WASHINGTON — The Senate finally passed its $913.9 billion version of the fiscal 2026 defense policy bill today, after lawmakers overcame a logjam on amendments that led to the legislation languishing on the floor for more than a month.

Senators voted 77-20 to approve the National Defense Authorization Act, moving the bill forward on a largely bipartisan basis.

Passage of the bill allows the House and Senate armed services committees to kick off the conference process, where lawmakers will hammer out a compromise between each chambers’ respective versions. The House passed its version of the NDAA last month.

Earlier this morning, SASC Chairman Roger Wicker, R-Miss., announced that Republican and Democrat leaders had agreed to debate 17 amendments on the floor, with offerings split between the two parties, and urged the Senate to vote on the NDAA today.

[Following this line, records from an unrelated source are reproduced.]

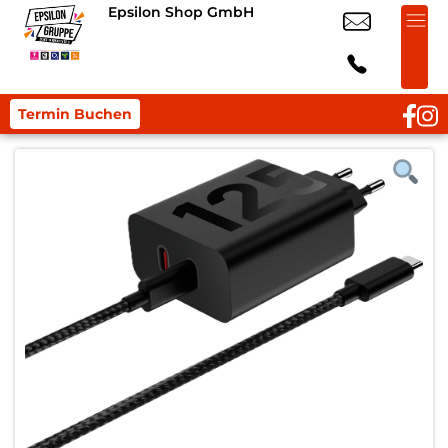
Epsilon Shop GmbH
Termin Buchen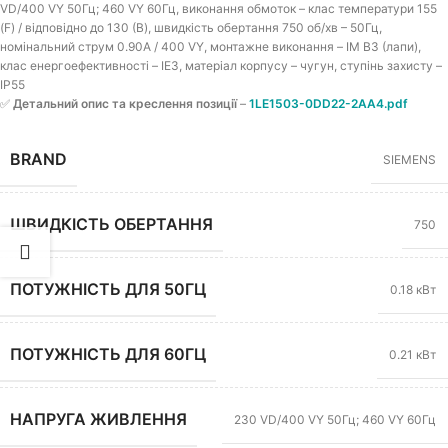
VD/400 VY 50Гц; 460 VY 60Гц, виконання обмоток – клас температури 155
(F) / відповідно до 130 (B), швидкість обертання 750 об/хв – 50Гц,
номінальний струм 0.90A / 400 VY, монтажне виконання – IM B3 (лапи),
клас енергоефективності – IE3, матеріал корпусу – чугун, ступінь захисту –
IP55
✅
Детальний опис та креслення позиції
–
1LE1503-0DD22-2AA4.pdf
BRAND
SIEMENS
ШВИДКІСТЬ ОБЕРТАННЯ
750
ПОТУЖНІСТЬ ДЛЯ 50ГЦ
0.18 кВт
ПОТУЖНІСТЬ ДЛЯ 60ГЦ
0.21 кВт
НАПРУГА ЖИВЛЕННЯ
230 VD/400 VY 50Гц; 460 VY 60Гц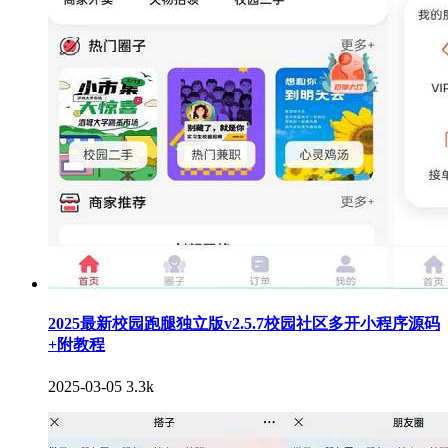
2025最新校园跑腿独立版v2.5.7校园社区多开小程序源码
+附教程
2025-03-05
3.3k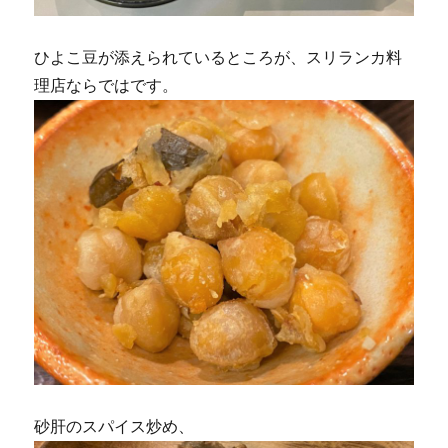
ひよこ豆が添えられているところが、スリランカ料
理店ならではです。
砂肝のスパイス炒め、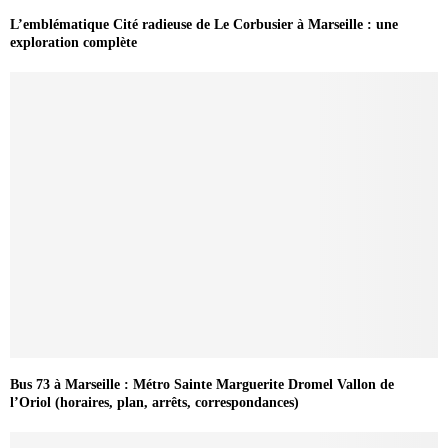
L’emblématique Cité radieuse de Le Corbusier à Marseille : une
exploration complète
Bus 73 à Marseille : Métro Sainte Marguerite Dromel Vallon de
l’Oriol (horaires, plan, arrêts, correspondances)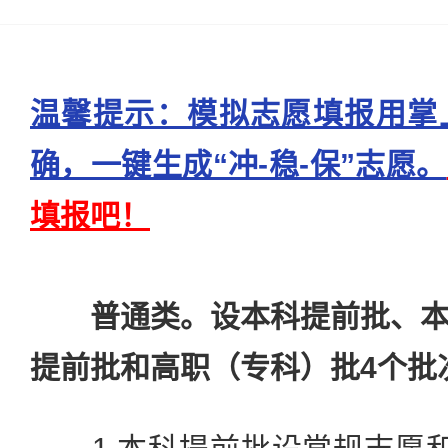
温馨提示：模拟志愿填报用掌
确，一键生成“冲-稳-保”志愿。
填报吧！
普通类。设本科提前批、
提前批和高职（专科）批4个批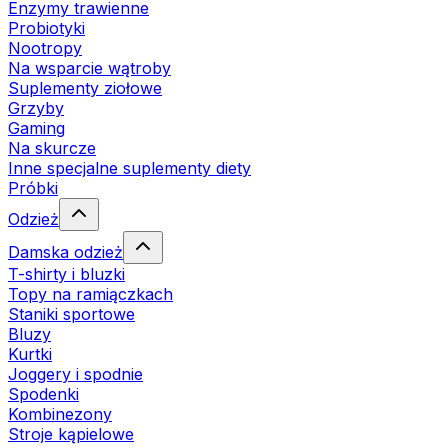
Enzymy trawienne
Probiotyki
Nootropy
Na wsparcie wątroby
Suplementy ziołowe
Grzyby
Gaming
Na skurcze
Inne specjalne suplementy diety
Próbki
Odzież
Damska odzież
T-shirty i bluzki
Topy na ramiączkach
Staniki sportowe
Bluzy
Kurtki
Joggery i spodnie
Spodenki
Kombinezony
Stroje kąpielowe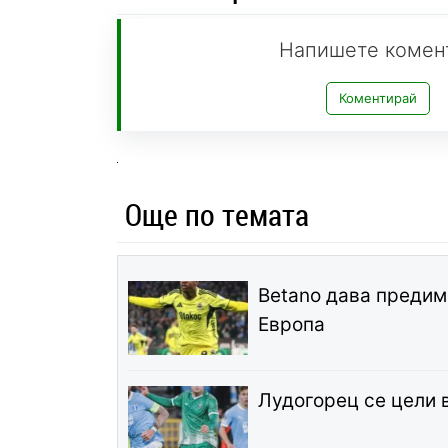
Напишете комен
Коментирай
Още по темата
Betano дава предим
Европа
Лудогорец се цели 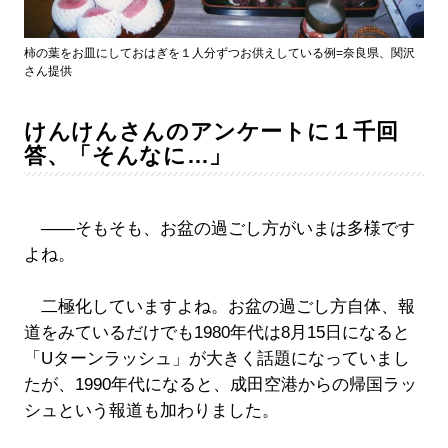
柿の葉をお皿にしておはぎを１人分ずつお供えしている例=奈良県、関沢
さん提供
けんけんさんのアンケートに１千回
答、「そんなに…」
――そもそも、お盆の過ごし方がいまは多様です
よね。
二極化していますよね。お盆の過ごし方自体、報
道をみているだけでも1980年代は8月15日になると
「Uターンラッシュ」が大きく話題になっていまし
たが、1990年代になると、成田空港からの帰国ラッ
シュという報道も加わりました。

“We simply cannot delay this process any longer,” he said in a speech on the Senate floor. “Let me make it clear, if we do not bring this to the floor today, this matter will not have time for deliberation on the Senate floor, and we’ll have to basically pretend that we’re having a conference between House and Senate members, and a very small group of senators will have to write this bill and bring it to the floor for final passage. That’s not the way this ought to be done.”

During a so-called “vote-a-rama” on NDAA amendments this evening, Senate Republicans toppled an amendment that would have prohibited FY26 funds from being used to modify aircraft from a foreign government — a measure meant to prevent a Boeing 747 donated by Qatar from being converted into a new Air Force One aircraft.

“Retrofitting this foreign-owned luxury jet to make it fully operational will cost hundreds of millions of taxpayer dollars. That’s money that shouldn’t be wasted,” said Senate Minority Leader Chuck Schumer, the amendment’s sponsor. 

Sen. Deb Fischer, who leads SASC’s strategic forces subcommittee, alleged that the scope of the amendment could impact the Air Force’s Survivable Airborne Operations Center program, which is using two Boeing 747s previously owned by Korean Air. 

Republicans also torpedoed several Democrat-led amendments seeking to limit National Guard deployments made without the permission of a state’s governor and to put additional guardrails on how the military works with law enforcement.

One spot of bipartisanship was the passage of an amendment — offered by Sens. Tom Cotton, R-Ark., and Kirsten Gillibrand, D-N.Y. —that gives additional authorities to the Defense Department to contend with drone threats over military installations.

“Hundreds of drones have been spotted in the vicinity of military installations over the past few years, including military-sensitive sites like Langley Air Force Base,” Gillibrand said. “But current laws give the Department of Defense quite limited authority to mitigate these threats, and the patchwork of interagency coordination required to address them leaves gaps that endanger our military bases and the men and women who serve there.”

Cotton added that the language would “close the gap in law [and] simplify military guidance” on the topic.

Senators also agreed to an amendment to extend an existing prohibition on B-1 bomber retirements until the end of FY30, which Sen. John Cornyn, R-Texas, said would prevent a gap between the B-1’s sunset and the deployment of the B-21 Raider.

As the legislation now heads to conference, on the top of the agenda for HASC and SASC leadership in conference will be laying out final language on acquisition reform, the legislative priority for both committees this year.

Members of the conference will also have to address the difference in toplines between the two bills, as the Senate’s NDAA adds $32 billion more than the Pentagon’s budget request and the House version. While the NDAA does not obligate funding, its ultimate dollar figure could influence a forthcoming spending debate on whether to accept the higher defense topline backed by the Senate Appropriations Committee, which added $22 billion on top of the department’s request.